"Doğdum okudum çalıştım evlendim ebeveyn oldum müdür oldum yastık altı yaptım gizli aşklar yaşadım eğlendim, artık Anadolunun çayırına yaslanma zamanıdır diyenlere,,,,
Her neyse şikayetin kentten medeniyetten
Bıktın artık taksitten, sıkışık trafikten
Şu köyümün yağmurudur beni kurtaracak harc-u merçten
Demekki dokuz canın var, vereceksin birini yekten
Oysa o değilmi ki; köyden kente göç etmiş
Bir hırs var içinde; taşı toprağı ziynetmiş
Gelir gelmez köyünü serdi senin tarlana
Kalabalığı gördükçe içindeki ateş harlana
Önce yerine çöktü huzursuz etti milleti
Önceleri gecekondu, şimdi villa sahibi
Acıyordun merkebe, veriyordun zekatı
Zekatlar birikince yiyiyorsun tokatı
Önceleri mütevazı, saksısında bir bitki
Ebenin çayırına köylü bayrağı dikti
Şimdi medeniyetten kaçma vakti diyorsun
Emekli olmak için günleri sayıyorsun
Köyde bulacağını san bir bostan dolu huzur
Köyde huzur olsaydı kaçar mı kırsal gavur.

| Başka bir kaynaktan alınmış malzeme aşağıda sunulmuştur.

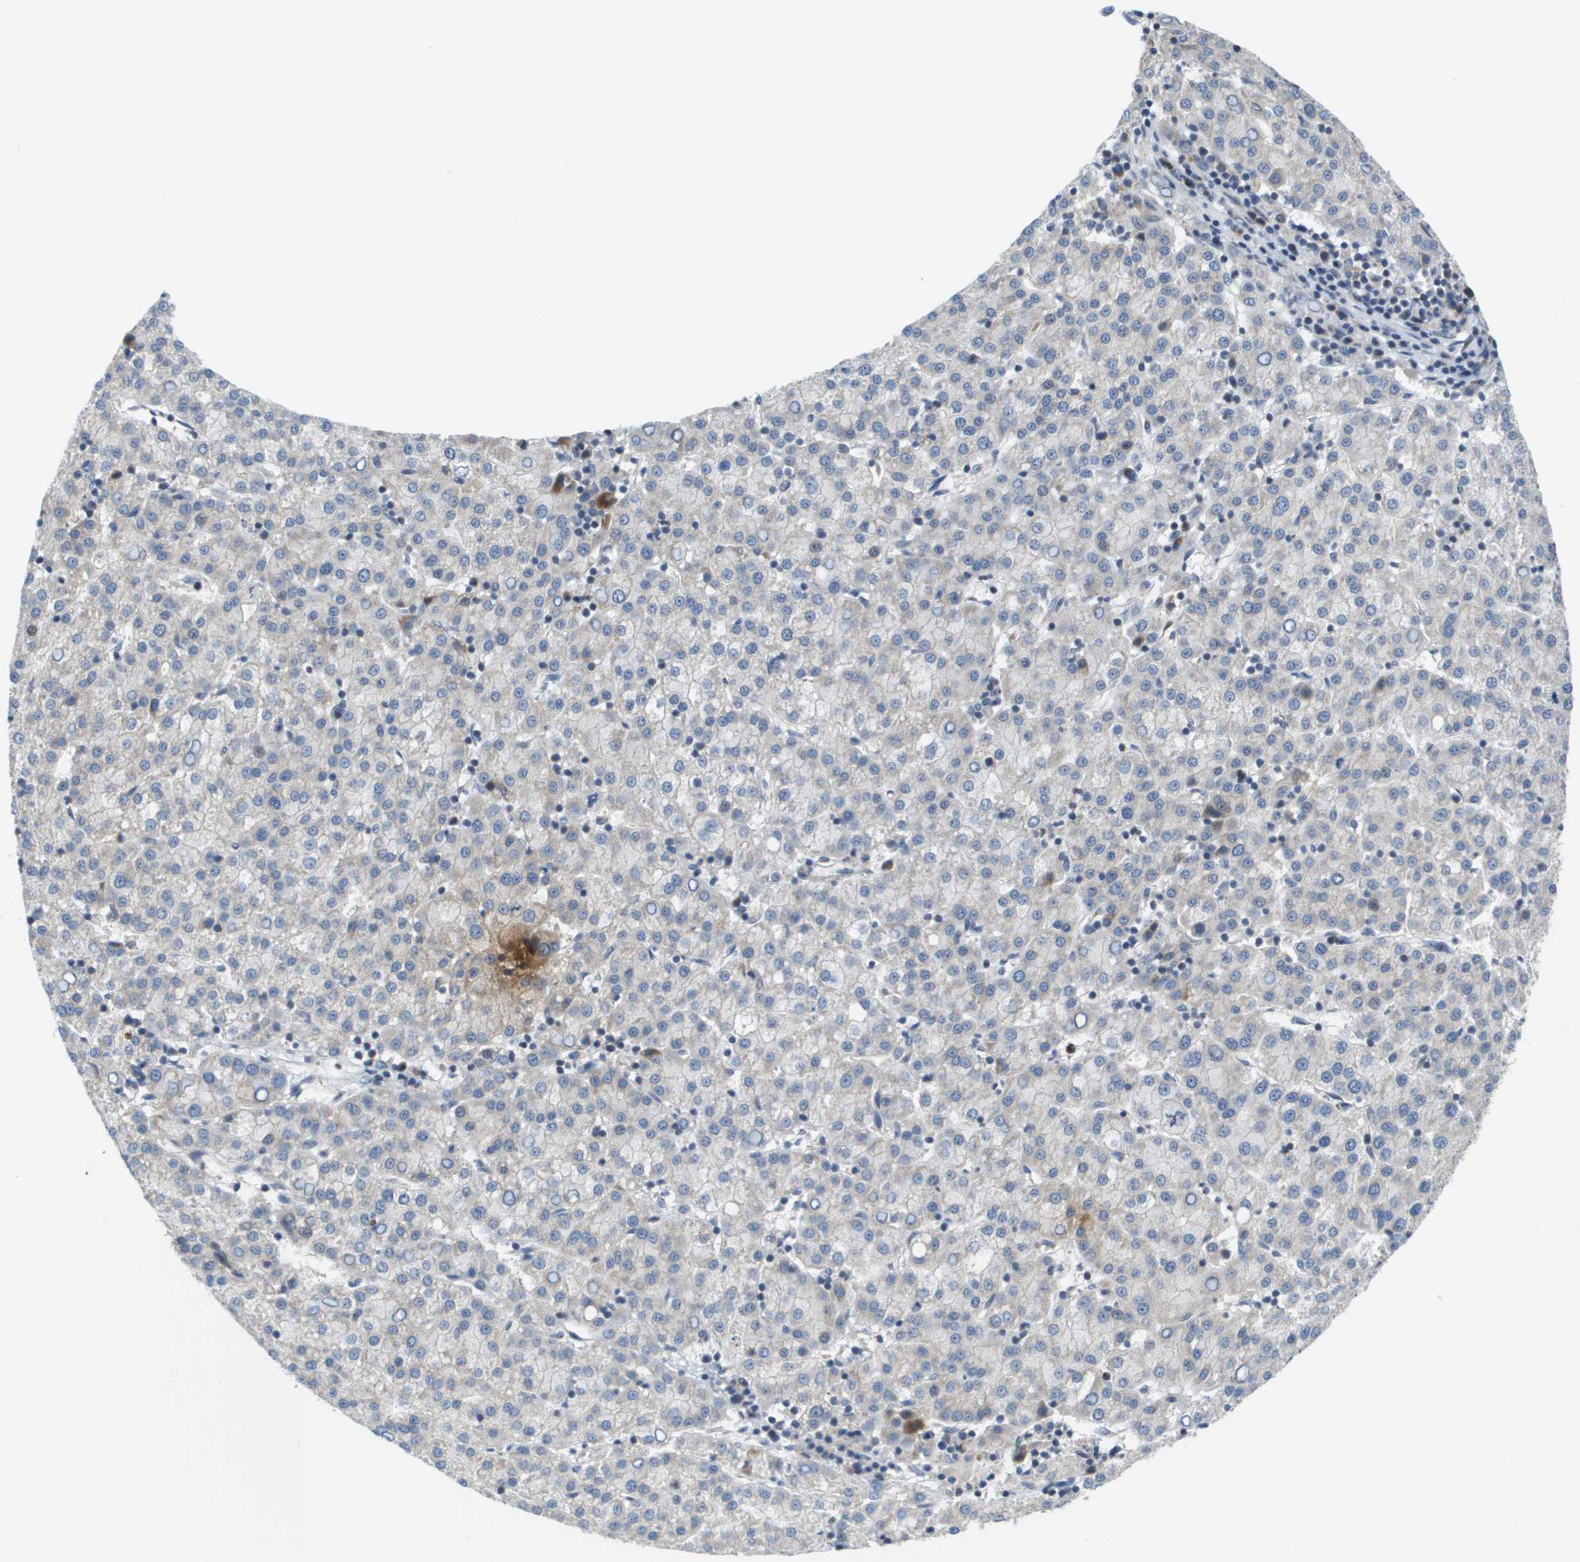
{"staining": {"intensity": "negative", "quantity": "none", "location": "none"}, "tissue": "liver cancer", "cell_type": "Tumor cells", "image_type": "cancer", "snomed": [{"axis": "morphology", "description": "Carcinoma, Hepatocellular, NOS"}, {"axis": "topography", "description": "Liver"}], "caption": "Immunohistochemistry (IHC) photomicrograph of human liver cancer (hepatocellular carcinoma) stained for a protein (brown), which reveals no positivity in tumor cells.", "gene": "KRT23", "patient": {"sex": "female", "age": 58}}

Şimdi seni bekliyor dedikodular gırla
Nasıl milletin efendisi bir bostan ve ahırla
İnsanlık mı arıyorsun, köyde nah nah bulursun
Köyde huzur ararken kuru kazığa oturursun
Tavuğun bahçeme sıçtı, kestim onu bıçakla
Tavuğa terbiye ver bebek gibi kucakla
İneğin yıktı geçti tarlamızın çitini
Köpeğin sallanınca yola döktü bitini
Tarlanın sınırını yapma bizim bostana
Terbiye vermemişsin kız olacak yosmana
Kaçtın geldin şehirden ne istedin köyümden
Şehirden geldin beri, huzur kaçtı evimden.
Bir de namussuzlar ki, imam muhtar tam sapık
Geri kalanı ayyaş, tüm karılar münafık.
Şehir rezil olsada, bizim naçiz yerimiz
Şimdi köyde olsaydık nasır tutar gerimiz.